In Profile: Suzanne Magee Fleming

Collaborative Divorce Planning

By Carolyn S. Ellis

Suzanne Magee Fleming is a senior financial advisor with Merrill Lynch Wealth Management in Orlando, Florida. She works with many women who are experiencing divorce often through the Collaborative Divorce process.

L&HA: Tell us about the niche you have developed working with women experiencing divorce.
SMF: Many women haven’t had to handle the financial affairs in their home, and all of a sudden they find out they’re getting divorced. Usually financial advisors are brought in after the settlement is made. That can be too late. Women need to know that they are going to be OK; they don’t want to just be told. We have tools at Merrill Lynch to plug in what’s important, their needs and dreams, and see how they are going to fare. Usually there will be lifestyle changes when the income for one household is divided for two. Some women will need to go back to work. I make sure they understand what a stock, bond, or annuity is and what those terms mean to them. I help these women see there is a future and how they can get there. It can be a long process.

L&HA: Is part of your marketing being out in the community and connecting with other professionals?
SMF: You need to get to know divorce attorneys, mental health people, and CPAs to get referrals. I’m part of the Collaborative Divorce process, founded by attorney Stuart Webb in Minnesota in 1990. It’s not divorce mediation. It’s based on interest-based bargaining rather than position-based bargaining, which is more adversarial. The process involves a mental health professional who runs the divorce, a financial neutral, two divorce attorneys, and the two people getting divorced. Spouses have to understand the process and sign a participation agreement. The mental health professionals or financial neutrals often call me in when they see the woman has no idea what they are talking about financially. I call myself “the financial during and after” because I’m the one to take them on for the rest of their lives.

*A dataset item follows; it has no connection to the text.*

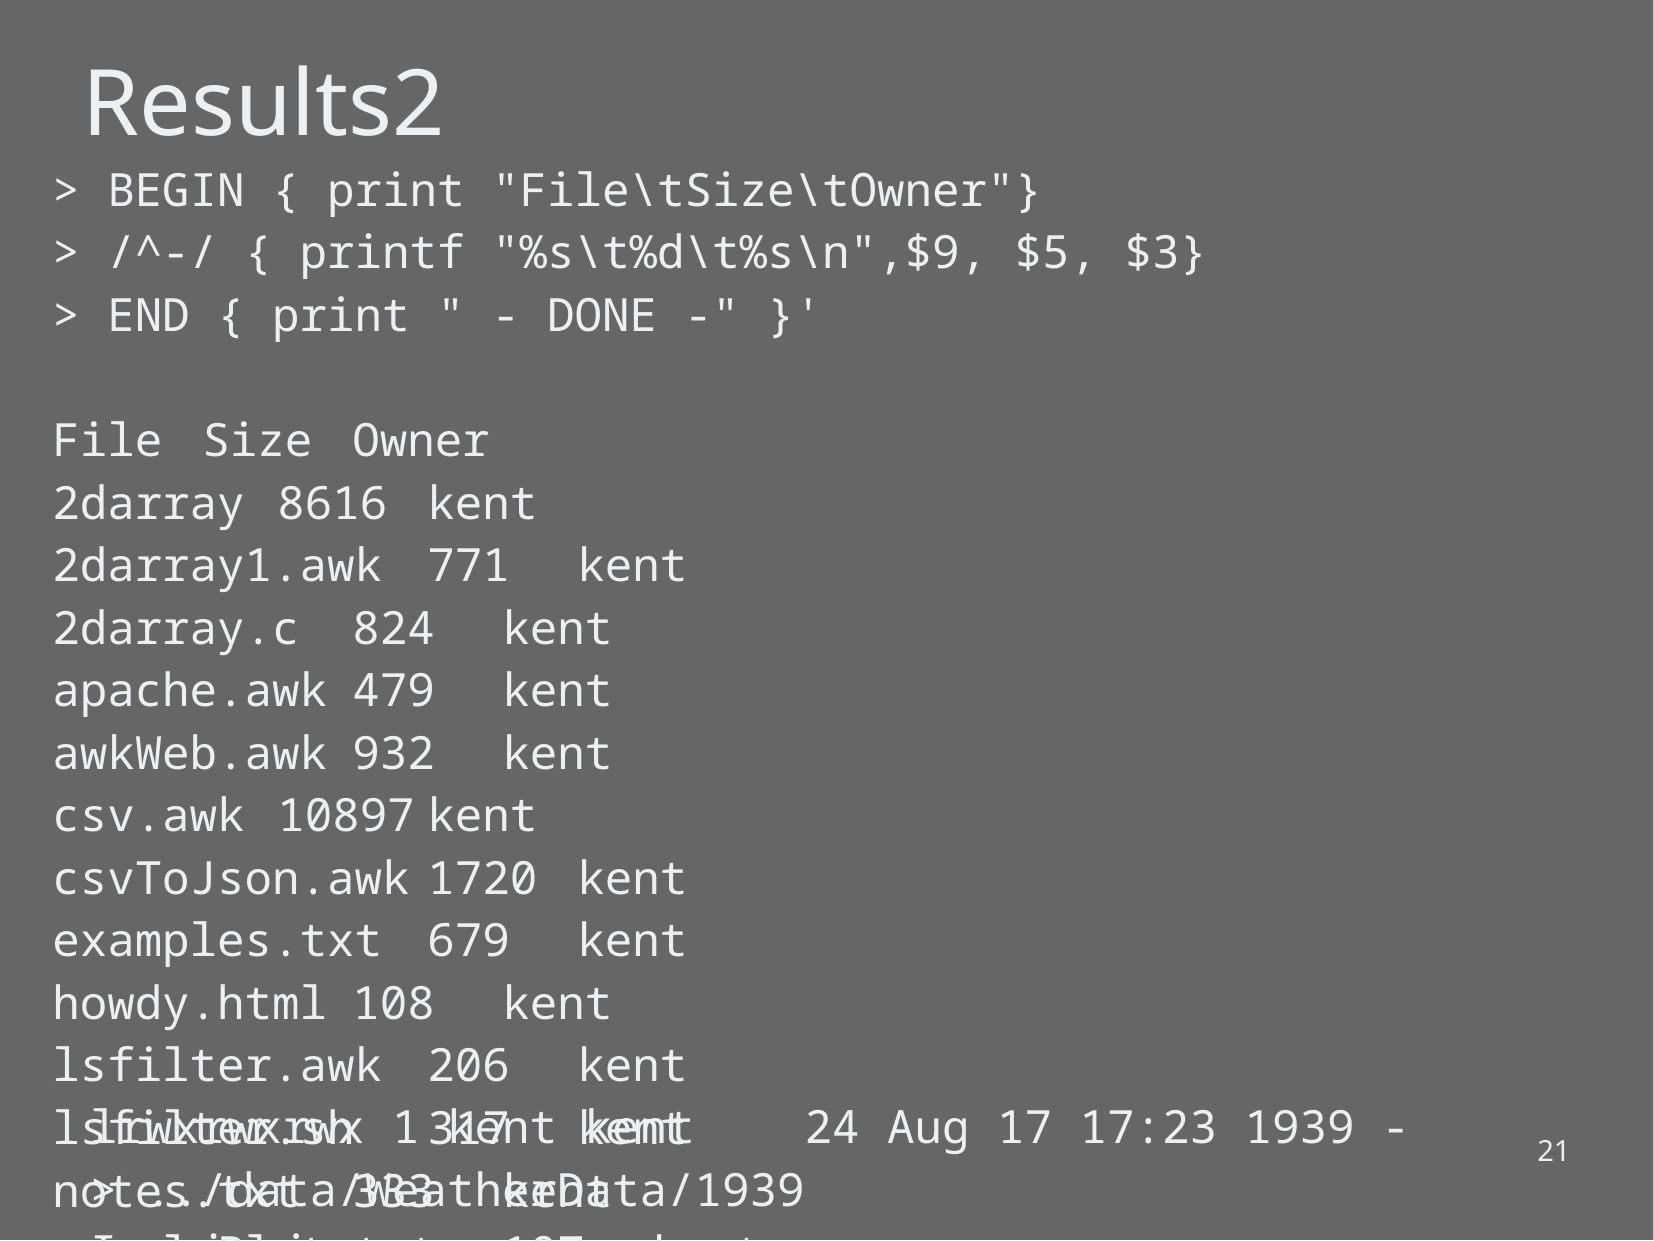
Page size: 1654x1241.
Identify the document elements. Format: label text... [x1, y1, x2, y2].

text_box lrwxrwxrwx 1 kent kent 24 Aug 17 17:23 1939 -> ../data/WeatherData/1939 Is missing [75, 1087, 1576, 1240]
text_box > BEGIN { print "File\tSize\tOwner"} > /^-/ { printf "%s\t%d\t%s\n",$9, $5, $3} > END { print " - DONE -" }' File Size Owner 2darray 8616 kent 2darray1.awk 771 kent 2darray.c 824 kent apache.awk 479 kent awkWeb.awk 932 kent csv.awk 10897 kent csvToJson.awk 1720 kent examples.txt 679 kent howdy.html 108 kent lsfilter.awk 206 kent lsfilter.sh 317 kent notes.txt 333 kent samplePlot.txt 107 kent sparse_csv.awk 4344 kent [37, 150, 1538, 1081]
title Results2 [82, 46, 1571, 154]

L&HA: But there’s still a paid financial neutral on the team?
SMF: The financial neutral and all other professionals in the collaborative are paid an hourly rate. When I’m in the role of “the financial during and after,” I’m in there on my own time. There’s a risk for me because I work with these women for months before I might get any business. Having a very established business here allows me to do that, and it’s so important to me to help these women. Investments have gotten much more complex over the years, and divorce attorneys are often unschooled about some investments. I can explain that an investment might sound great, but you can’t get out of it now. I don’t give tax advice but I can point out that if you buy dividend-paying stock these are what your tax rates could be. Or, having real estate might not be the right thing. The client may not be able to afford it. If she wants to keep it and needs to get it into her name, she may find the banks won’t give her a mortgage until they have seen a steady stream of alimony payments for some period.

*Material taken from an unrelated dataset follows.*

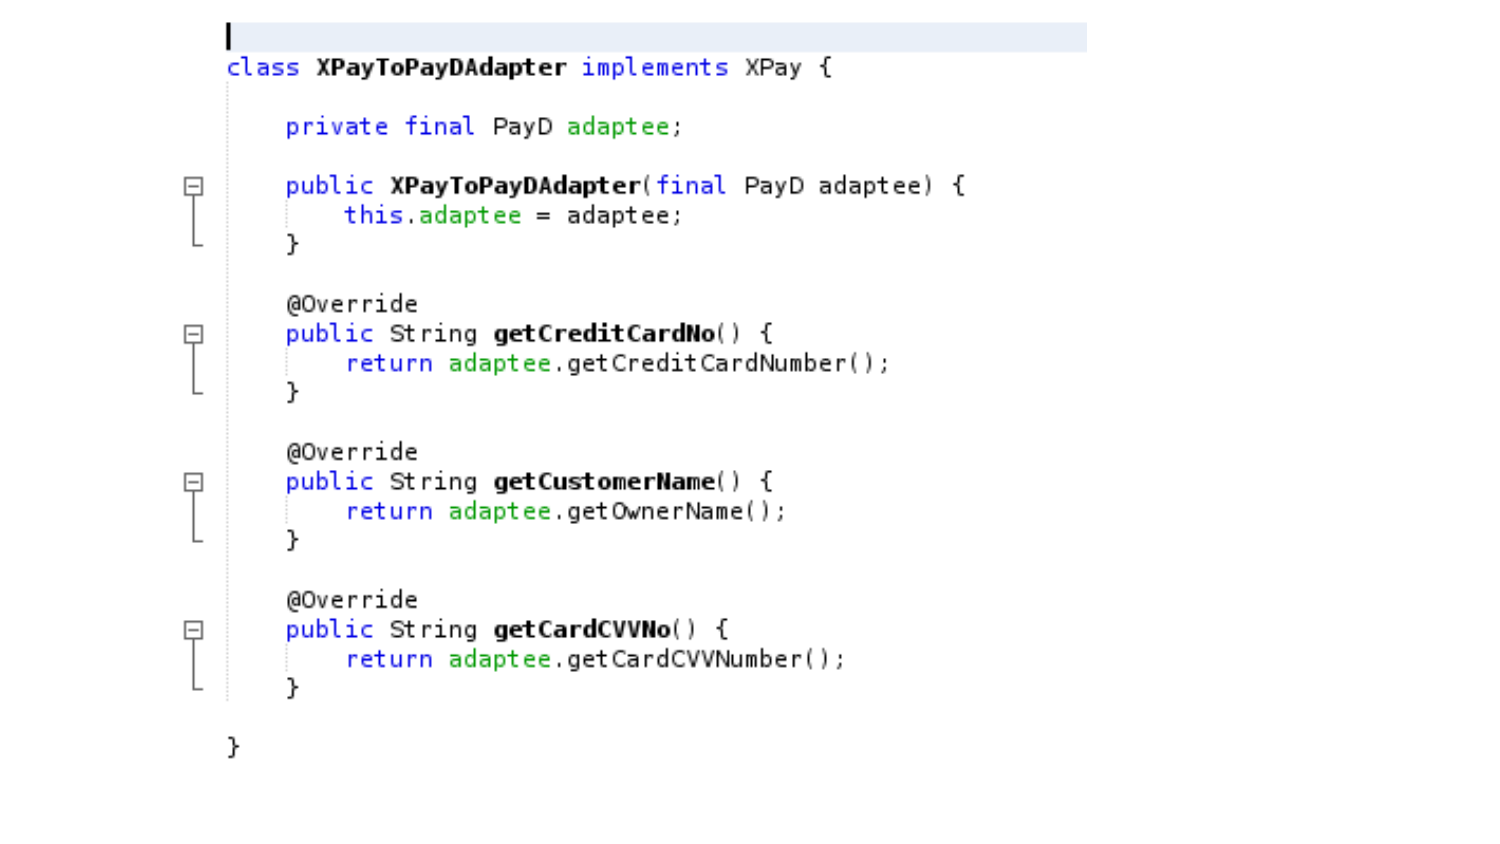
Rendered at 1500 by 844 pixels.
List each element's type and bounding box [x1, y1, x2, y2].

picture [174, 21, 1087, 805]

I have a woman age 67 who’s getting divorced coming in today. She’s been married 40 years, so she’s in shock. She had no idea how much money they had, and there’s a lot of distrust.

L&HA: Is collaborative divorce an expensive process?
SMF: In collaborative divorce the parties sign a contract so they are committed to paying the professionals involved. If the collaborative process doesn’t work, the spouses have to start over with new divorce attorneys. However, there are other costs to consider, including stress and delays. What’s important about the collaborative is that when I look at the parties after divorce, they aren’t as damaged. The collaborative process is designed to keep the future in mind for both parties.

L&HA: What do you mean?
SMF: Based on negotiating in good faith, collaborative divorce centers on the individuals’ goals — they want the kids so many days, or want to stay in the house, or want be able to move in the future. It’s not like having the court say what you have to do. And by not going to court, if there are certain things the parties don’t want everyone to know, then collaborative divorce can be good.

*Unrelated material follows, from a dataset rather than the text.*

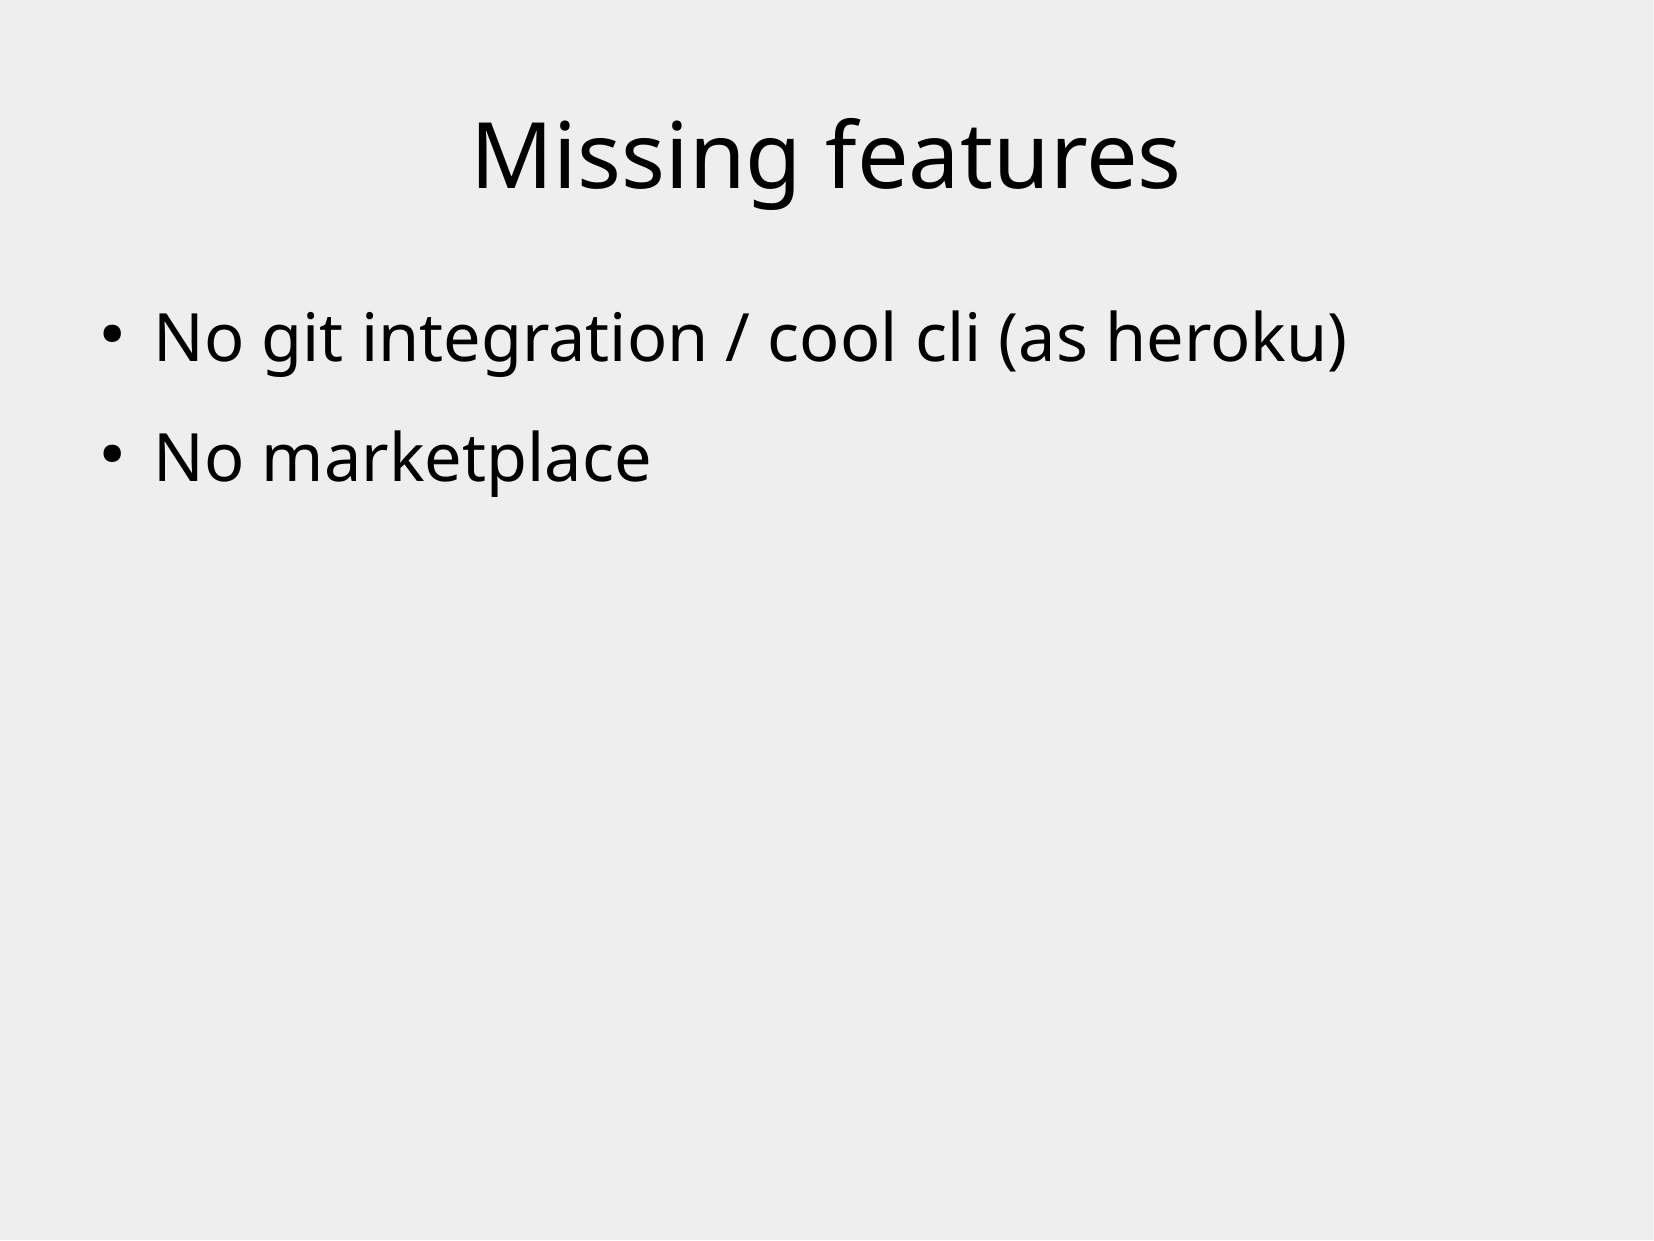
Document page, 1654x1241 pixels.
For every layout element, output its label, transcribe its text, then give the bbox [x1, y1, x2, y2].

list No git integration / cool cli (as heroku) No marketplace [82, 290, 1571, 1010]
title Missing features [82, 49, 1571, 257]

L&HA: Is collaborative divorce ideal for long-time married couples?
SMF: It can be. I have a woman age 67 who’s getting divorced coming in today. She’s been married 40 years, so she’s in shock. She had no idea how much money they had, and there’s a lot of distrust. I love working with women on their financial health, and we also work with women whose husbands have passed away.

L&HA: You’ve found a great formula for success.
SMF: In Central Florida I’ve been on more collaborative cases than anyone. Collaborative divorce is still a small market, but you can work with regular divorce attorneys because they need us. As with any niche you have to have a passion for it. You need to be seen out there, own the market, and do good work. Reputation is so important.
With permission from clients, I send out little news updates that show divorce attorneys that what they did really made a difference in someone’s life. Your client got a job, she’s really happy, she’s got a boyfriend, or whatever it is. Divorce attorneys like that because usually when they get done with a case they’re done.

L&HA: Teamwork is a big part of your life.
SMF: Here at Merrill Lynch I’m on a team of six: three financial advisors, a wealth management banker, an associate that does all of our lending, and another associate that handles everything administratively. Last year my oldest son became a financial advisor on my team. I had told James he couldn’t start in the firm until age 30 because who would give serious money to someone just out of college? It’s exciting now to have him on board. Our clients love knowing what’s going to happen 10 or 12 years from now. And their children are happy to work with someone other than their parents’ advisor, to keep their finances private and to have someone closer in age who understands them more.